In cases of non-traumatic PIN palsy, significant improvements in motor function can be achieved by removing space-occupying lesions or addressing factors causing compression of the PIN. Conversely, in direct traumatic injury leading to nerve severance, nerve repair can be pursued through two available options [9]. First, neurorrhaphy can be performed within a few days after injury. Second, autologous nerve grafting can be employed when the nerve gap is shorter than 5 cm, allowing for potential implementation even up to seven months following the injury. We applied delayed nerve graft on the 52nd day after the injury. On the other hand, tendon transfer is considered when the nerve gap exceeds 4 cm [10]. Surgeons typically wait for a period of four to six months before attempting tendon transfer due to the elevated risk of severe complications, such as extensive scarring and skin loss [9,10].

It is worth noting that the PIN is primarily responsible for motor function, with the exception of providing sensory innervation to the wrist, as it also innervates the periosteum of the radius, interosseous membrane, and dorsal capsule of the wrist [7,8]. Even though easily neglected, early identification of PIN palsy has been associated with significantly better outcomes relative to other nerve injuries, and even delayed repair should be attempted. One suspected cause is the largely homogenous motor fiber composition of the PIN, which tends to regenerate more completely following epineurial suturing [9] and early mobilization of the volar and dorsal musculature compared to primarily mixed-type or sensory nerve fibers [[7], [8], [9]].

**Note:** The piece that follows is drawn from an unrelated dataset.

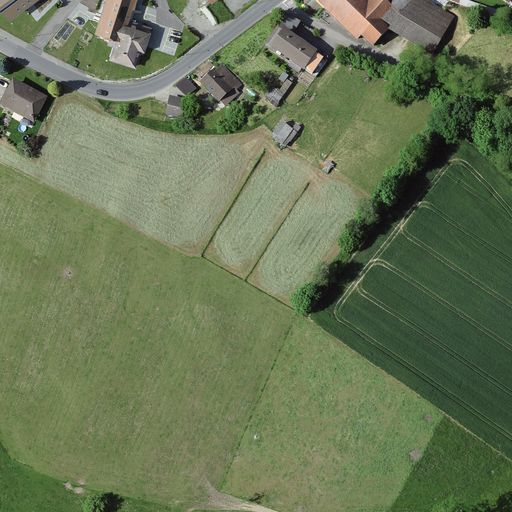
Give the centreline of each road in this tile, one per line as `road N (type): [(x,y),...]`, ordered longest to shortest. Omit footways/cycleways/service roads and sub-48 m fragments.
road 1 (tertiary): [(272,0),(169,76),(138,89),(99,89),(0,43)]
road 2 (unclassified): [(511,135),(429,79),(331,33),(283,0)]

In conclusion, this case demonstrates that clinical presentation can vary depending on the level of PIN severance following trauma or inadvertently during surgery. As evaluating such injuries during the initial examination can be challenging, hand surgeons must exercise extreme caution in accurately diagnosing and defining the probable level of PIN involvement. Even if initially overlooked, delayed repair should be performed immediately after the correct detection.

Funding

The authors received no financial support for the research, authorship, and/or publication of this article.

Informed consent

Written informed consent was obtained from the patient for their anonymized information to be published in this article.

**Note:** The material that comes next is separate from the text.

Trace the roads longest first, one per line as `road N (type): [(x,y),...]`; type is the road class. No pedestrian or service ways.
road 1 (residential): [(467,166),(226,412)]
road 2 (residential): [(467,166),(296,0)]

Declaration of competing interest

The authors declare no potential conflicts of interest with respect to the research, authorship, and/or publication of this article.

Acknowledgments

Acknowledgements

None.

Statement of animal and human rights

All procedures followed were in accordance with the ethical standards of the responsible committee on human experimentation (institutional and national) and with the Helsinki Declaration of 1975, as revised in 2008 (5). Informed consent was obtained from all patients for being included in the study.